This is something that is truly amazing. There is no way that it could ever be "made up". AS the old saying goes - truth is indeed stranger than fiction. How much stranger? The Associated Press has reported that Fed Chief Alan Greenspan has made a pitch for "improving financial literacy" amongst American children and adults.
Apparently, Mr Greenspan would like all Americans, young and old alike, to understand such basic financial concepts as BUDGETING and SAVING. What a very good idea, I wonder why nobody thought of that before. It would seem that nobody has, since Mr Greenspan delivered this plea in the course of a speech given to the National Council on Economic Education.
Before going any further, allow us to point out the following facts. "Budgeting" and "saving" have been conspicuously absent from the financial undertakings of Americans (and most other people around the world) for the past decade or so. Why? Because it seemed to most people that doing these things was a one way ticket to the poorhouse. That became especially poignant in the last half of the 1990s, when anyone who endeavored to "budget" or "save" watched everyone get rich while they remained comparatively poor.
Mr Greenspan has the hide of a rhinocerous. The Fed, under his control and command, has done more than ANY OTHER FINANCIAL INSTITUTION IN THE WORLD to depreciate, discourage, and actively denigrate any semblance of "living within one's means". The panacea to all economic problems, as seen from the wheelhouse of the Fed, is BORROWING. The great driving force behind the U.S. economy, as seen from the same perspective, is SPENDING. And it goes without saying that this spending is not to be done within any kind of a rational "budget". No, it is to be done with BORROWED money.

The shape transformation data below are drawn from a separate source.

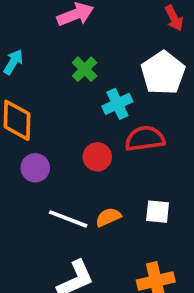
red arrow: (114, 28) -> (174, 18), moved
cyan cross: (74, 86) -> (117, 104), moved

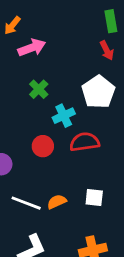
red circle: (97, 157) -> (43, 146), moved

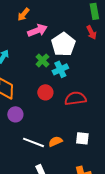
white pentagon: (98, 92) -> (63, 44), moved
cyan cross: (64, 116) -> (60, 69), moved
red circle: (43, 146) -> (45, 92), moved

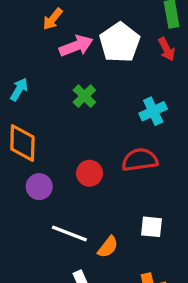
white pentagon: (63, 44) -> (120, 42), moved
cyan cross: (60, 69) -> (153, 111), moved
red circle: (45, 92) -> (89, 173), moved
orange semicircle: (55, 141) -> (108, 247), moved, turned 152

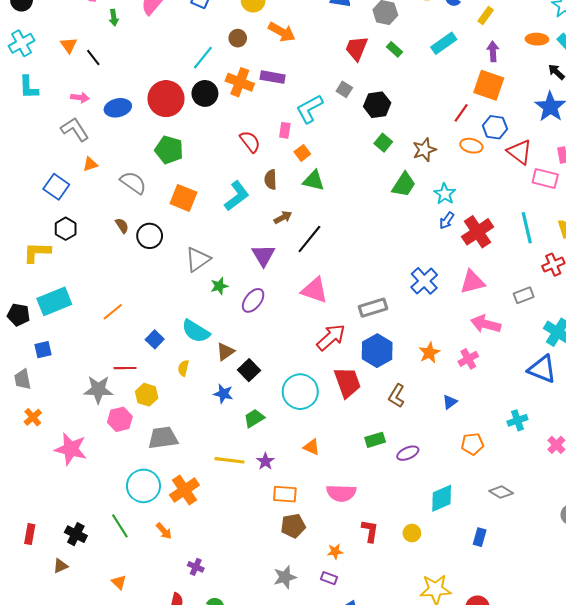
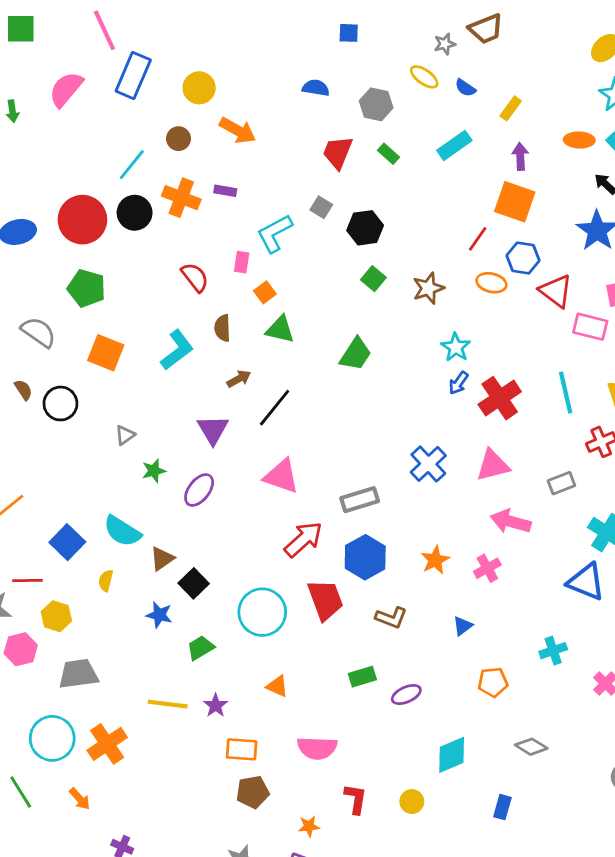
purple rectangle: (273, 77) -> (225, 191), size x0.7
green trapezoid: (404, 185) -> (356, 354), moved
gray triangle: (198, 259) -> (125, 435), size x0.6
blue square: (155, 339) -> (67, 542), size x1.4
brown L-shape: (397, 396) -> (391, 618), turned -100

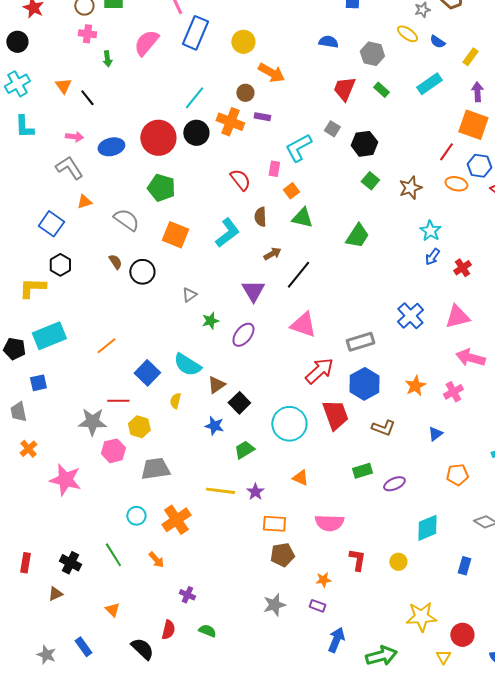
brown circle: (178, 139) -> (245, 93), moved
red cross: (500, 398) -> (462, 268), size x0.6
cyan circle: (52, 738) -> (136, 516), size x0.6

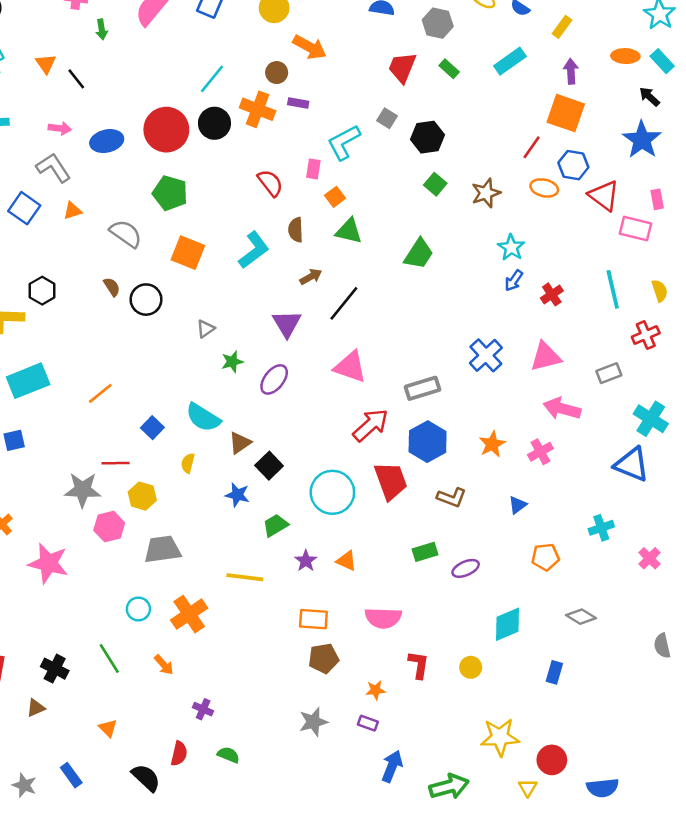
blue square: (51, 224) -> (24, 208), moved
blue square: (147, 373) -> (152, 428), size x0.7
purple star: (255, 492) -> (306, 561), moved

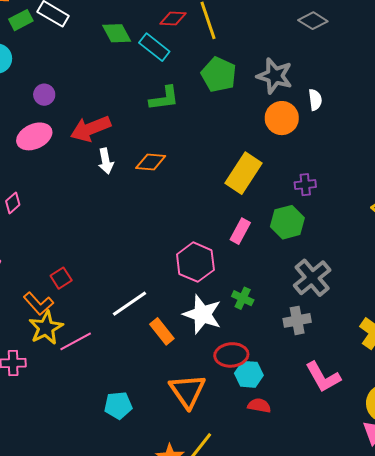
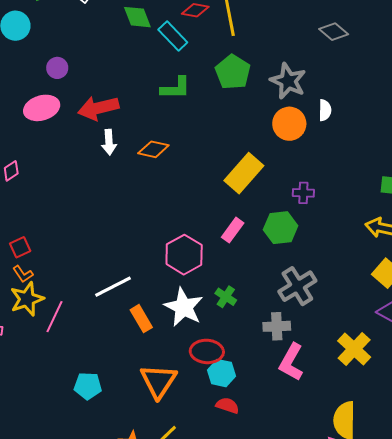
red square: (61, 278) -> (20, 247), moved
orange L-shape: (38, 304) -> (23, 274), size x0.7
pink line: (76, 341) -> (54, 317), turned -44
pink L-shape: (323, 377) -> (291, 362), moved, turned 51

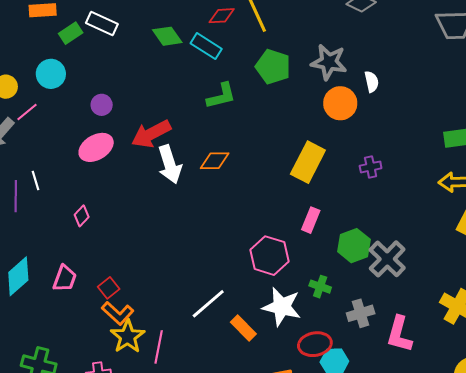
white arrow: (109, 142) -> (170, 164), size x1.5
green hexagon: (281, 228) -> (354, 246), moved
orange L-shape: (23, 274) -> (118, 313), size x1.5
gray cross: (277, 326) -> (361, 313), moved

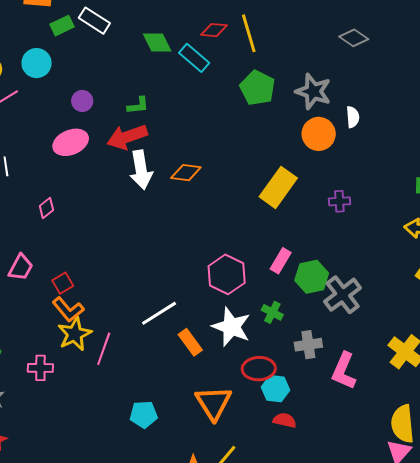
green L-shape: (221, 96) -> (138, 106), moved, size x0.7
pink rectangle: (311, 220) -> (281, 261), moved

Any relapse into "budgeting" and "saving" by Americans would quickly turn what is (to put this as kindly as possible) a "shaky" U.S. economy into an economic disaster. The Fed never tires of telling us that. The Fed also never tires of lowering interest rates and/or pumping up the U.S. money supply. The purpose is not so people can "budget" and "save". It is so that people can go on borrowing and spending.
It has now become the "patriotic duty" of all Americans to get out there and SPEND. This message has come from everywhere, most definitely including the Fed. The head of the New York Fed Bank, amongst others, has said so in recent days.
The truth of the matter, as Mr Greenspan knows full well, is that the ability to budget and save was dealt a blow from which it has never recovered by the onset of the global "floating currency" regime in 1973. Ever since then, the vast majority of people have not saved, they have borrowed. And the only "budgeting" they have done is to figure out how much debt they can afford to service. Mr Greenspan knows that too. He also knows that he is running an ultimately losing race with his rate cuts. America, and most other western nations, is fast nearing the point where current debt will not be "serviceable" at any rate of interest, no matter how low.
What a time to start talking about "budgeting" and "saving".
If a national turning over of a new leaf were to occur, and people decided to live WITHIN their means, we leave it to your imagination to picture what would happen to the present U.S. economy. If the Fed decided to actually reward "saving", but refraining from artificially lowering interest rates and letting them find their own MARKET level - well, we'll leave the results of THAT to your imagination too.
The ability to budget and save requires a medium of exchange whose purchasing power does not fluctuate unpredictably at the whim of those in political power. It does not require "stable prices", which are an economic chimera, impossible and undesirable in practice. What it requires is SOUND MONEY.
There is NO institution on the face of the earth which has done more to hamstring any attempt to return to sound money than the Fed. And the culmination of the Fed's efforts in this direction have taken place since the crash of 1987. Who has been the Chairman of the Fed throughout that period? That's right, Alan Greenspan.
Many people, but nowhere near enough of them, know that Alan Greenspan, in an earlier incarnation as a more than useful economist, was a firm advocate of Gold as money and the Gold Standard. We do not think that Mr Greenspan has forgotten the arguments he used in those days. We cannot help but wonder if, knowing that the spending and borrowing of the past three decades cannot go on much longer, he has plans to resurrect them.
This is most likely wishful thinking. But the fact remains that SOMEONE has to resurrect them. If "improving financial literacy" is indeed crucial - and it is - then these are the arguments which must once again see the light of day. We can't think of a more unlikely source than the Fed. Can you?
In the meantime, if YOU want to budget and save, Gold is the answer.